## Task
Please reproduce the entries exactly, skipping each picture.

[Stored data entries]
....

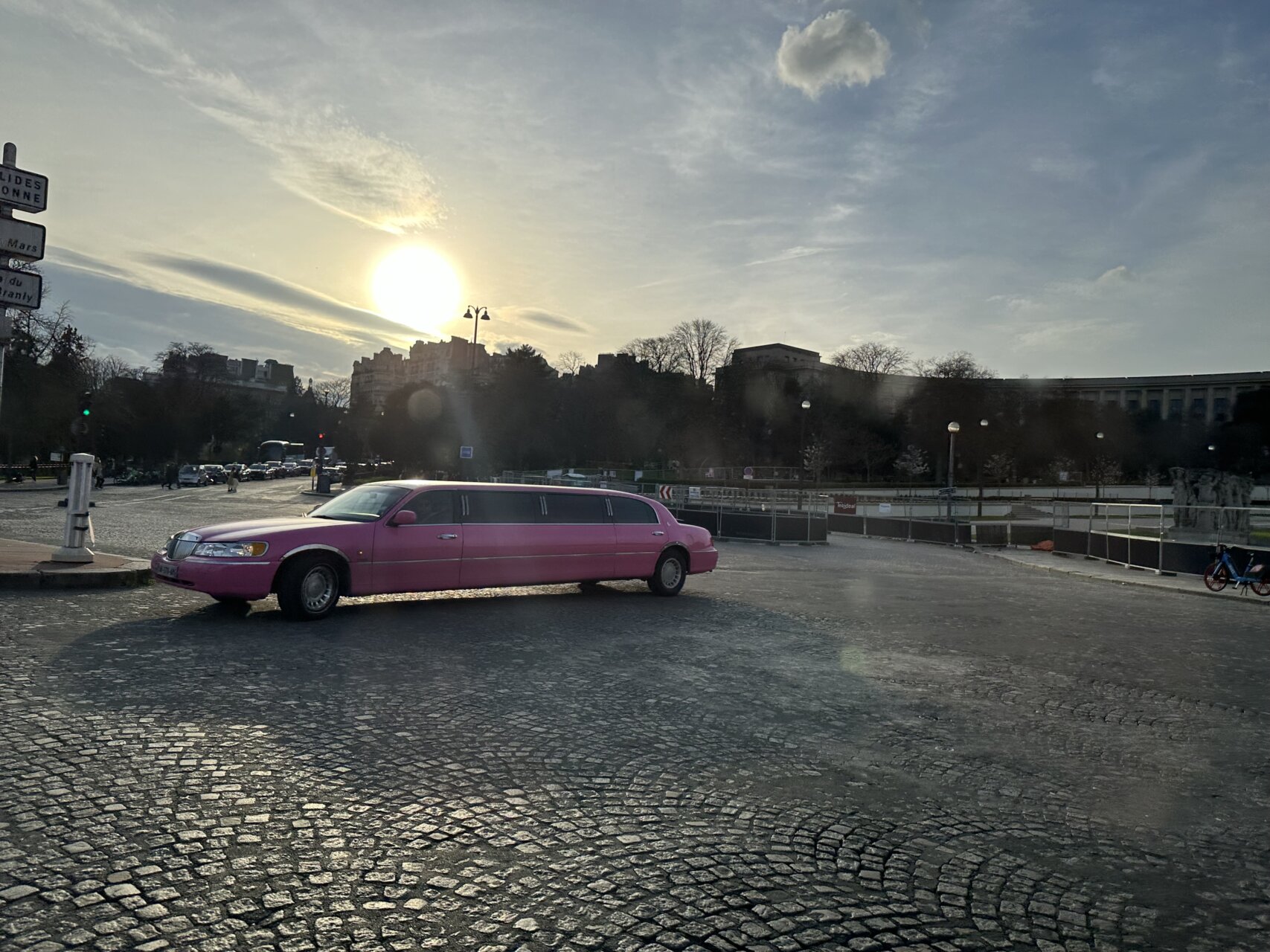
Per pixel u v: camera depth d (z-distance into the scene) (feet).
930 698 25.00
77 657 23.81
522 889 12.01
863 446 288.71
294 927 10.66
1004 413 324.19
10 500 116.67
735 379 318.65
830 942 11.02
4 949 9.75
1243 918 12.37
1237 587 69.21
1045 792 17.46
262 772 15.97
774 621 38.06
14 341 169.48
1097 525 97.66
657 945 10.68
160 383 272.72
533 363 303.48
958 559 99.71
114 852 12.39
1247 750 21.17
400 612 35.45
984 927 11.68
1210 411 452.35
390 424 281.74
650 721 21.02
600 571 41.55
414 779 16.15
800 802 16.14
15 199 38.04
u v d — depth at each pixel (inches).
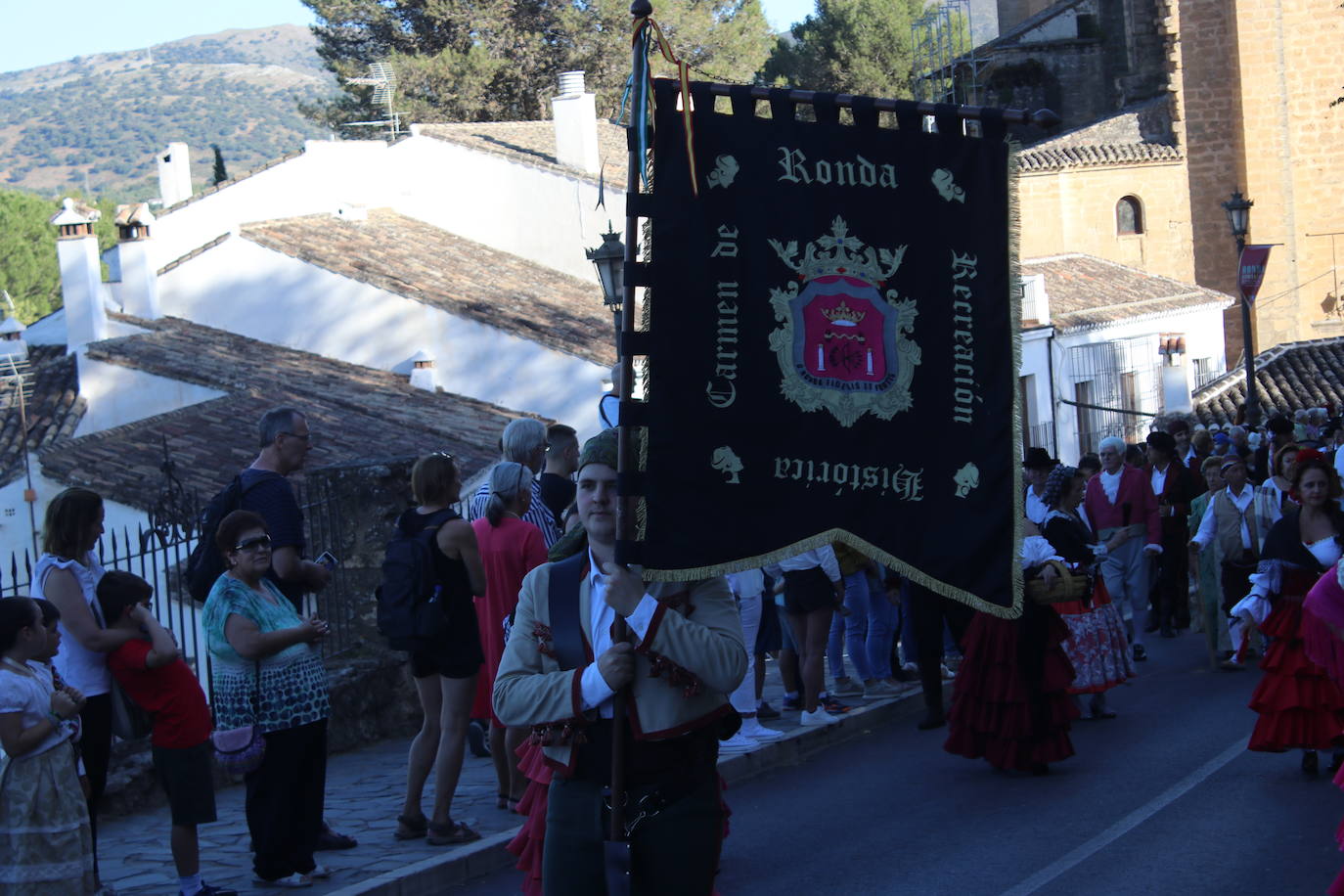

....

## Solution for this exercise
Per pixel u v: camera depth d (z-distance into the scene) (feet).
930 698 25.00
77 657 23.81
522 889 12.01
863 446 288.71
294 927 10.66
1004 413 324.19
10 500 116.67
735 379 318.65
830 942 11.02
4 949 9.75
1243 918 12.37
1237 587 69.21
1045 792 17.46
262 772 15.97
774 621 38.06
14 341 169.48
1097 525 97.66
657 945 10.68
160 383 272.72
533 363 303.48
958 559 99.71
114 852 12.39
1247 750 21.17
400 612 35.45
984 927 11.68
1210 411 452.35
390 424 281.74
650 721 21.02
600 571 41.55
414 779 16.15
800 802 16.14
15 199 38.04
u v d — depth at each pixel (inches).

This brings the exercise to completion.